Cada artista interpreta a mesma música, a mesma melodia, com o seu estilo, influenciado
pelo momento histórico em que está inserido. Assim, não existe uma música em si, uma
versão definitiva. Também não existe uma interpretação que soe como a definitiva,
imutável daquela melodia. Educação, pesquisa e arte partilham a condição de, em sua
atualização, sempre guardarem um lugar para o novo.

Notas
1 Compreendemos a temática da inclusão e exclusão em relação aos direitos à educação, à
igualdade e à diferença.
2 O presente trabalho amplia pesquisa do tipo estado da arte sobre o tema escolarização de
alunos com TGD (Vasques, 2008; 2009). Nesse contexto, o recorte temporal 2000-2012
justifica-se pela estabilidade das bases de dados nacionais e possibilidade de acesso integral
aos documentos pesquisados.
3 No presente artigo, há uma impossibilidade de referendar todos os documentos que
compõem nosso acervo ou, ainda, as fontes documentais de nossa pesquisa. A intenção é
divulgar o banco de dados o mais brevemente possível.

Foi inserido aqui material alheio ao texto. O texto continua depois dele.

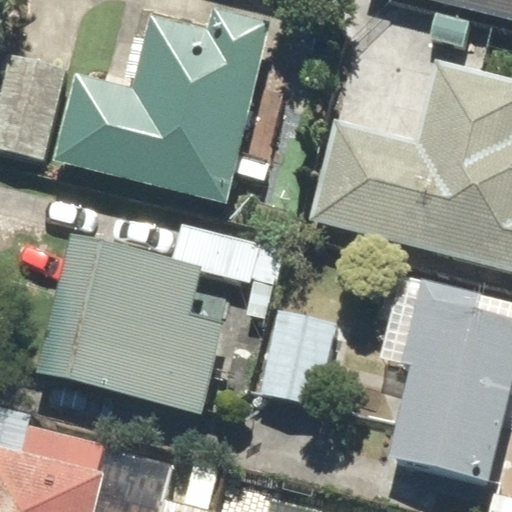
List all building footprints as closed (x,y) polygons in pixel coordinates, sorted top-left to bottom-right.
[(511,0),(428,0),(511,21),(511,0)] [(88,83),(67,168),(239,209),(283,28),(226,14),(221,36),(163,22),(145,96),(88,83)] [(73,72),(20,59),(0,139),(0,148),(51,161),(73,72)] [(344,126),(320,225),(511,271),(511,81),(444,65),(425,146),(344,126)] [(84,242),(51,377),(212,416),(234,328),(204,321),(214,276),(258,287),(268,247),(192,229),(183,266),(84,242)] [(511,440),(511,321),(489,316),(493,299),(436,285),(416,369),(425,371),(402,463),(501,486),(511,440)] [(344,329),(290,316),(270,398),(324,411),(344,329)] [(168,511),(106,511),(116,476),(108,475),(114,451),(39,432),(33,456),(0,448),(0,511),(195,511),(170,506),(168,511)]
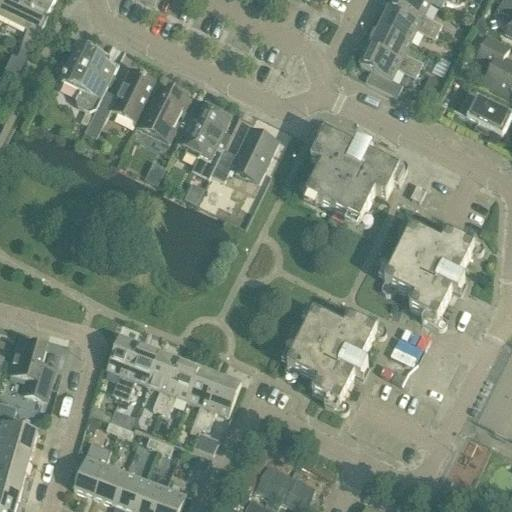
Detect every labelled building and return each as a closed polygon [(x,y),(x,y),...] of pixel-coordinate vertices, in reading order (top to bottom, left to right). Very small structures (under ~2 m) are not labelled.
[(0,0),(0,18),(27,32),(21,53),(29,58),(58,0),(0,0)] [(439,37),(442,29),(425,20),(430,8),(413,0),(395,0),(389,12),(439,37)] [(456,0),(413,0),(430,8),(434,0),(442,0),(454,6),(456,0)] [(511,41),(511,0),(504,0),(497,15),(511,22),(511,26),(506,39),(511,41)] [(439,37),(389,12),(380,32),(411,47),(417,35),(435,44),(439,37)] [(419,75),(423,68),(405,59),(411,47),(380,32),(370,51),(419,75)] [(511,103),(511,67),(504,64),(509,53),(487,42),(476,65),(492,73),(483,89),(511,103)] [(90,117),(96,115),(106,95),(117,73),(98,64),(100,60),(79,50),(61,86),(80,95),(75,105),(77,111),(90,117)] [(419,75),(370,51),(360,71),(371,76),(366,87),(397,103),(403,91),(392,85),(398,74),(416,83),(419,75)] [(142,81),(129,75),(116,101),(106,95),(96,115),(92,124),(103,130),(111,115),(138,129),(149,106),(158,89),(146,83),(146,81),(142,80),(142,81)] [(169,148),(190,105),(169,94),(160,112),(149,106),(138,129),(137,132),(169,148)] [(502,141),(511,121),(511,119),(510,118),(510,113),(495,111),(468,98),(458,119),(477,129),(478,134),(491,136),(502,141)] [(211,180),(224,155),(231,141),(223,137),(230,124),(218,119),(211,121),(210,122),(196,115),(199,109),(197,108),(178,148),(199,159),(191,177),(209,185),(211,180)] [(440,123),(446,112),(438,108),(433,119),(440,123)] [(355,153),(335,144),(330,141),(332,137),(332,136),(332,135),(332,133),(332,132),(331,131),(330,130),(329,129),(328,129),(326,128),(325,128),(324,129),(323,129),(322,130),(321,131),(320,132),(318,136),(324,139),(310,166),(321,171),(312,190),(307,188),(305,188),(304,188),(302,189),(301,189),(300,190),(300,192),(299,193),(299,194),(299,195),(299,196),(300,198),(301,198),(301,199),(365,231),(366,231),(368,231),(369,230),(370,230),(371,229),(371,228),(372,226),(373,225),(373,224),(372,223),(372,222),(371,220),(366,217),(375,198),(386,203),(393,188),(399,191),(407,175),(407,174),(407,173),(408,172),(408,171),(407,170),(407,169),(406,168),(405,167),(404,166),(402,166),(401,166),(400,166),(398,167),(397,168),(396,169),(394,173),(369,161),(373,152),(372,152),(371,154),(358,147),(355,153)] [(259,188),(278,148),(249,134),(236,161),(224,155),(211,180),(225,186),(231,174),(259,188)] [(420,207),(420,205),(426,194),(417,190),(411,202),(420,207)] [(441,249),(422,239),(425,235),(425,234),(425,232),(425,231),(424,230),(423,229),(422,228),(421,227),(419,227),(418,227),(417,227),(416,227),(415,228),(414,229),(413,230),(383,291),(382,292),(382,293),(382,295),(382,296),(383,297),(384,298),(385,299),(387,300),(388,300),(389,300),(390,300),(391,300),(392,299),(393,298),(394,297),(395,293),(414,303),(409,313),(425,321),(422,327),(433,332),(438,334),(439,335),(440,335),(442,335),(443,334),(444,334),(445,333),(446,332),(446,331),(446,330),(447,329),(447,328),(446,327),(446,325),(444,324),(443,323),(440,321),(452,296),(458,299),(465,286),(459,283),(472,258),(476,260),(478,260),(479,260),(481,259),(482,258),(483,257),(484,256),(484,255),(484,254),(484,253),(484,252),(483,251),(483,250),(482,249),(481,248),(476,246),(474,252),(446,238),(441,249)] [(325,323),(327,318),(327,317),(327,316),(327,314),(326,313),(325,313),(324,312),(323,311),(321,311),(320,311),(319,311),(317,312),(316,313),(286,374),(285,377),(285,378),(285,380),(285,381),(286,382),(287,383),(288,383),(289,384),(290,384),(291,384),(292,384),(293,384),(294,383),(295,383),(298,377),(317,387),(312,398),(327,405),(325,411),(341,419),(343,419),(344,419),(345,419),(346,419),(347,418),(348,417),(349,416),(349,415),(349,414),(349,412),(349,411),(348,410),(347,408),(346,408),(343,406),(355,381),(363,385),(364,384),(362,383),(368,369),(362,366),(374,341),(378,343),(380,343),(381,343),(383,343),(385,342),(385,341),(386,340),(386,339),(387,338),(387,337),(387,336),(386,335),(386,334),(385,333),(383,332),(379,330),(376,335),(349,322),(344,333),(325,323)] [(120,402),(140,350),(119,342),(107,375),(119,380),(112,399),(120,402)] [(46,405),(53,383),(39,379),(46,354),(20,346),(10,380),(27,385),(24,399),(46,405)] [(148,391),(160,358),(140,350),(120,402),(128,405),(135,386),(148,391)] [(161,418),(180,366),(160,358),(148,391),(160,396),(152,414),(161,418)] [(188,407),(201,374),(180,366),(161,418),(169,421),(176,402),(188,407)] [(201,433),(221,382),(201,374),(188,407),(200,411),(193,430),(201,433)] [(229,422),(241,390),(221,382),(201,433),(209,436),(216,418),(229,422)] [(115,415),(110,427),(116,430),(121,417),(115,415)] [(0,448),(31,457),(37,436),(4,426),(0,439),(0,448)] [(107,436),(118,440),(121,432),(116,430),(110,427),(110,428),(109,428),(107,436)] [(130,444),(133,436),(121,432),(118,440),(130,444)] [(213,459),(220,446),(199,438),(193,452),(213,459)] [(146,450),(158,455),(161,447),(149,442),(146,450)] [(173,451),(161,447),(158,455),(170,459),(173,451)] [(0,470),(25,478),(31,457),(0,448),(0,470)] [(74,495),(94,502),(106,471),(112,456),(92,448),(74,495)] [(210,465),(201,462),(197,474),(205,477),(210,465)] [(274,466),(260,495),(295,511),(309,511),(321,488),(274,466)] [(25,478),(0,470),(0,492),(20,499),(25,478)] [(126,478),(106,471),(94,502),(114,510),(126,478)] [(261,477),(250,472),(248,476),(240,492),(251,497),(261,477)] [(119,511),(136,511),(146,486),(126,478),(114,510),(119,511)] [(159,511),(166,494),(146,486),(136,511),(159,511)] [(0,511),(15,511),(20,499),(0,492),(0,511)] [(182,511),(186,501),(166,494),(159,511),(182,511)]
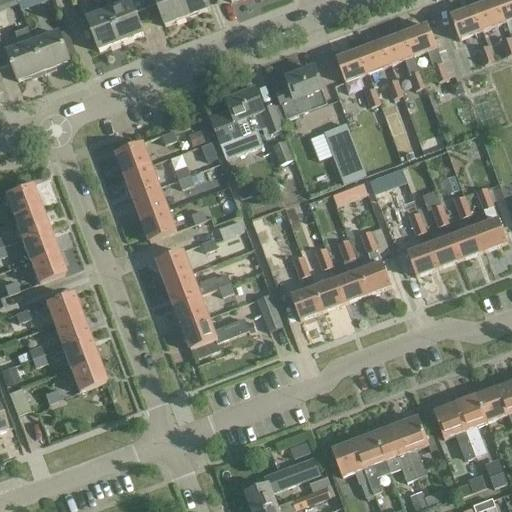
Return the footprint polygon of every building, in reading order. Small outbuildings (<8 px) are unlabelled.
[(15,0),(0,0),(0,14),(18,7),(15,0)] [(128,0),(131,7),(110,15),(122,46),(144,37),(136,16),(147,12),(142,0),(128,0)] [(166,29),(188,21),(179,0),(142,0),(147,12),(157,7),(166,29)] [(179,0),(188,21),(210,12),(205,0),(179,0)] [(511,0),(503,0),(496,3),(506,27),(511,24),(511,0)] [(506,27),(496,3),(474,11),(483,35),(506,27)] [(483,35),(474,11),(451,20),(460,44),(483,35)] [(100,54),(122,46),(110,15),(88,23),(100,54)] [(449,83),(435,47),(428,28),(405,37),(414,60),(415,60),(428,55),(439,87),(449,83)] [(44,74),(34,45),(28,31),(16,36),(21,50),(7,55),(18,84),(44,74)] [(34,45),(44,74),(70,64),(60,35),(34,45)] [(414,60),(405,37),(383,45),(391,69),(406,63),(411,79),(410,79),(416,95),(427,91),(415,60),(414,60)] [(511,41),(502,45),(508,61),(511,59),(511,41)] [(391,69),(383,45),(360,54),(369,77),(391,69)] [(490,49),(479,53),(485,69),(496,65),(490,49)] [(369,77),(360,54),(337,62),(346,86),(369,77)] [(323,92),(322,89),(315,71),(286,81),(290,91),(277,95),(282,107),(306,98),(312,113),(326,108),(321,93),(323,92)] [(398,83),(387,88),(393,103),(404,99),(398,83)] [(461,85),(450,88),(453,99),(465,95),(461,85)] [(376,92),(365,96),(371,111),(382,107),(376,92)] [(210,120),(222,150),(243,142),(236,124),(247,120),(252,135),(267,129),(270,137),(283,132),(275,110),(264,114),(256,93),(227,103),(231,112),(210,120)] [(347,127),(324,136),(345,188),(367,179),(347,127)] [(202,132),(189,137),(193,150),(206,145),(202,132)] [(165,148),(177,144),(174,135),(162,139),(165,148)] [(281,169),(294,164),(286,145),(274,150),(281,169)] [(125,178),(152,169),(143,146),(117,156),(125,178)] [(202,150),(208,166),(218,163),(212,146),(202,150)] [(413,156),(406,158),(408,164),(415,161),(413,156)] [(152,169),(125,178),(134,201),(160,191),(152,169)] [(175,174),(179,184),(191,179),(187,170),(175,174)] [(199,176),(191,179),(179,184),(182,193),(203,185),(199,176)] [(247,184),(236,188),(241,203),(253,199),(247,184)] [(276,184),(273,191),(282,195),(285,189),(276,184)] [(363,186),(331,198),(336,211),(368,199),(363,186)] [(14,221),(40,211),(31,189),(5,198),(14,221)] [(134,201),(142,223),(168,213),(160,191),(134,201)] [(489,226),(476,231),(485,255),(508,246),(487,191),(477,195),(489,226)] [(465,200),(455,204),(462,222),(472,218),(465,200)] [(289,222),(311,214),(307,202),(285,210),(289,222)] [(443,209),(433,212),(440,231),(450,227),(443,209)] [(40,211),(14,221),(22,243),(48,233),(40,211)] [(168,213),(142,223),(150,246),(177,236),(168,213)] [(204,214),(192,219),(195,228),(207,223),(204,214)] [(420,217),(410,221),(417,239),(427,235),(420,217)] [(241,225),(222,232),(220,233),(224,243),(245,235),(241,225)] [(392,289),(385,271),(383,266),(379,257),(390,253),(382,231),(362,238),(374,270),(361,274),(360,275),(369,298),(392,289)] [(462,263),(485,255),(476,231),(453,239),(462,263)] [(30,265),(57,256),(48,233),(22,243),(30,265)] [(296,239),(286,243),(294,264),(294,265),(301,283),(311,279),(304,261),(304,260),(296,239)] [(439,272),(462,263),(453,239),(430,248),(439,272)] [(218,252),(215,242),(203,247),(206,257),(218,252)] [(346,306),(369,298),(360,275),(361,274),(349,243),(339,248),(345,265),(344,265),(349,279),(337,283),(346,306)] [(416,280),(439,272),(430,248),(408,256),(416,280)] [(327,252),(316,257),(323,274),(328,272),(334,270),(327,252)] [(157,264),(166,286),(192,276),(184,254),(157,264)] [(57,256),(30,265),(39,288),(65,278),(57,256)] [(197,288),(192,276),(166,286),(174,309),(201,299),(201,300),(220,293),(223,302),(235,297),(228,278),(218,282),(217,280),(197,288)] [(337,283),(315,292),(323,315),(346,306),(337,283)] [(21,296),(17,286),(5,291),(9,301),(21,296)] [(300,324),(323,315),(315,292),(292,300),(300,324)] [(45,307),(54,329),(80,319),(72,297),(45,307)] [(283,330),(271,298),(258,303),(270,335),(283,330)] [(174,309),(183,331),(209,321),(201,300),(201,299),(174,309)] [(32,323),(27,313),(15,318),(19,328),(32,323)] [(89,341),(80,319),(54,329),(62,351),(89,341)] [(218,347),(249,335),(250,339),(252,343),(259,340),(258,336),(254,325),(246,328),(244,322),(214,334),(209,321),(183,331),(191,353),(216,344),(218,347)] [(62,351),(71,374),(97,364),(89,341),(62,351)] [(41,350),(28,355),(32,364),(44,359),(41,350)] [(48,368),(44,359),(32,364),(35,373),(48,368)] [(105,386),(97,364),(71,374),(79,396),(105,386)] [(6,388),(9,387),(20,383),(15,370),(4,375),(1,376),(6,388)] [(511,385),(499,390),(509,418),(510,418),(511,424),(511,385)] [(488,426),(509,418),(499,390),(478,398),(488,426)] [(22,392),(9,397),(18,420),(30,415),(22,392)] [(62,405),(57,394),(45,399),(50,410),(62,405)] [(478,398),(456,407),(477,461),(488,457),(478,430),(488,426),(478,398)] [(445,442),(456,438),(466,465),(477,461),(456,407),(434,415),(445,442)] [(397,429),(417,483),(428,478),(418,452),(428,449),(431,455),(438,452),(432,437),(426,439),(419,420),(397,429)] [(397,429),(376,437),(386,464),(398,460),(408,486),(417,483),(397,429)] [(354,445),(375,499),(384,496),(379,482),(391,477),(386,464),(376,437),(354,445)] [(332,453),(339,472),(343,481),(356,476),(358,483),(366,503),(375,499),(354,445),(332,453)] [(498,461),(484,466),(491,481),(495,492),(509,487),(504,476),(498,461)] [(245,496),(251,511),(267,511),(277,509),(272,497),(319,479),(313,463),(265,481),(268,487),(245,496)] [(310,488),(313,495),(332,488),(328,480),(310,488)] [(313,495),(277,509),(267,511),(295,511),(335,497),(332,488),(313,495)] [(474,498),(470,489),(458,493),(462,503),(474,498)] [(450,506),(458,503),(454,492),(446,495),(450,506)] [(423,494),(410,499),(415,511),(429,511),(425,501),(423,494)] [(484,505),(486,511),(489,511),(496,510),(493,502),(484,505)]
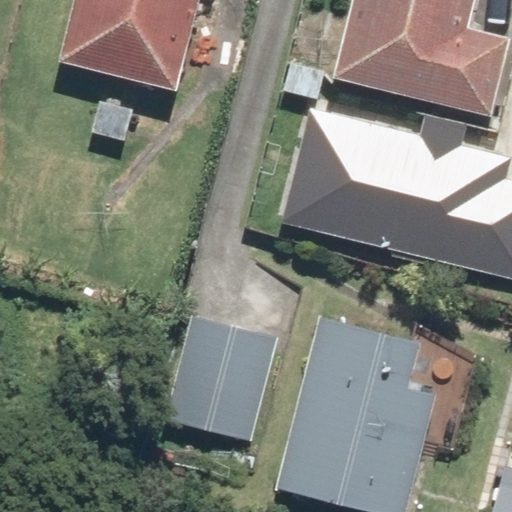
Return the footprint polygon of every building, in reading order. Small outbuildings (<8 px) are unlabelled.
[(77,0),(61,60),(174,89),(197,0),(77,0)] [(509,37),(468,26),(474,0),(353,0),(333,76),(489,116),(509,37)] [(511,146),(317,100),(291,208),(511,261),(511,169),(508,168),(511,151),(511,146)] [(165,416),(250,439),(277,337),(191,315),(165,416)] [(323,318),(279,487),(375,511),(404,511),(436,395),(409,388),(420,343),(323,318)]
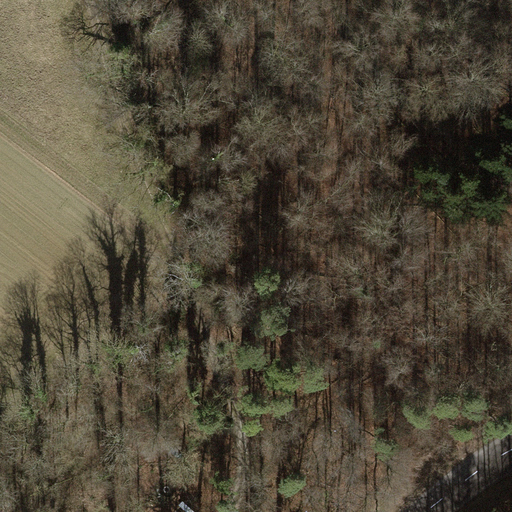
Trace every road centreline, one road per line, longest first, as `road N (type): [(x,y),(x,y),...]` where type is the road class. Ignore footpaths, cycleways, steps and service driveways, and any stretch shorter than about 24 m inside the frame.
road 1 (track): [(82,0),(166,244),(243,430),(243,476),(232,511)]
road 2 (track): [(511,188),(397,100),(351,41),(332,0)]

4 Em estudo anterior, sobre a produção discente brasileira no período entre 1987 e 2006,
percebemos que as pesquisas tinham por foco principal o âmbito diagnóstico-clínico
(Vasques, 2008; 2009).
5 As seis categorias apresentam o tema principal discutido pelos autores e foram
contabilizadas uma única vez. As obras foram listadas em mais de um subtema.
6 O Método TEACCH é compreendido por alguns autores como uma das principais
abordagens educacionais e clínicas. Parte da premissa de que os autistas aprendem melhor
por visualização, apreciam rotinas e não são favoráveis a surpresas. Por isso, valoriza o
aprendizado estruturado, dá importância à rotina e à informação visual. Segundo essa
proposta, é necessário organizar e simplificar o ambiente, apresentando poucos estímulos
sensoriais concomitantes. Isso facilita focar a atenção nos detalhes relevantes. A criança é
avaliada individualmente. O objetivo básico é aumentar o funcionamento independente. O
Currículo Natural Funcional (CNF) e o Programa de Ensino Individualizado (PEI)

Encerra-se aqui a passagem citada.